Running a business while going through a divorce can be a stressful experience. You might be nervous to make any big business decisions that would affect your finances or assets, like selling the business or expanding, while going through a divorce.
What do you need to know before you sell your business?
The business will be considered a major financial asset in any divorce. Most courts will count the business as marital property, even if only one person owns it.
You can absolutely sell your business or expand it during the divorce proceedings. These things can happen simultaneously.
However, since the business might be counted as marital property, you will still have to compensate your spouse after the sale is finalized or otherwise pay your spouse their share. If you own your business with your spouse on paper, then you cannot sell it without their explicit consent.
Either way, profits from the sale of the business will have to be split between you and your spouse as the divorce is going on. Otherwise, it can negatively impact you.

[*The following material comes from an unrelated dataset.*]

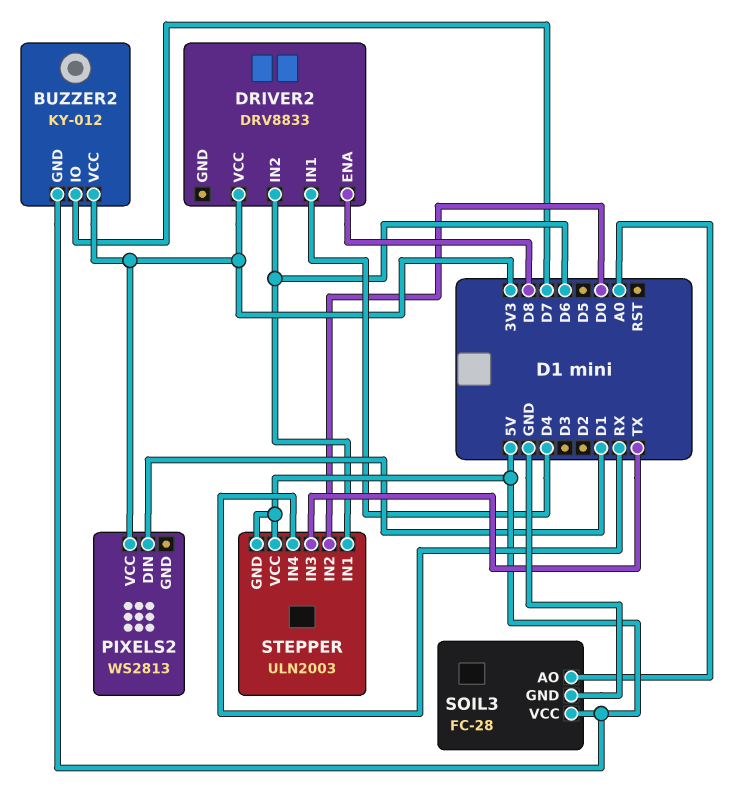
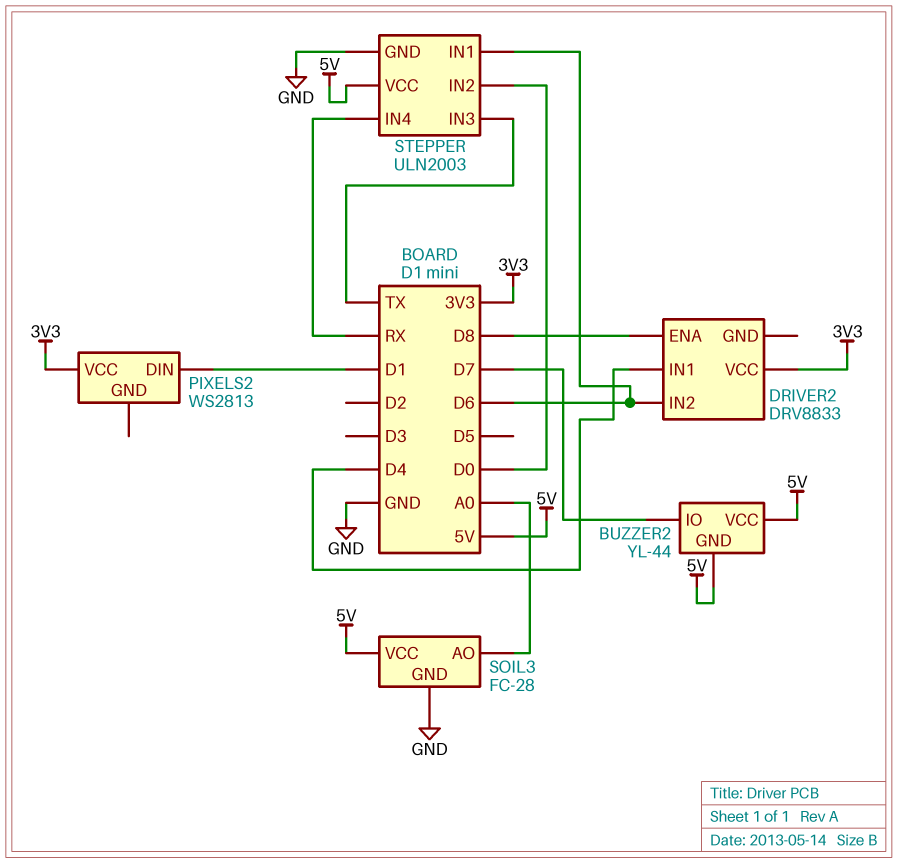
BUZZER2: KY-012 -> YL-44
BUZZER2 pin VCC: 3V3 -> 5V
STEPPER pin GND: 5V -> GND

How much would you have to pay your spouse?
Normally, the profits from selling marital property like a business are divided fairly between both spouses. Certain things are taken into account when determining what a fair division looks like, including:
- Individual income
- Length of the marriage
- Value of the business
Some states split the profits of the business between both spouses equally, meaning each spouse gets half of the profits. Of course, if you’re the sole owner of your business and your spouse didn’t help with it, then you might not think this is fair. That’s why the court looks into other external factors, such as the amount of money you both have put into the business. Multiple factors can have a part in the court’s decision when it comes to splitting ownership of a business before it’s sold.
It can be hard to decide whether or not to sell your business during a divorce. It’s important to consult a finance professional and an attorney before making any decisions.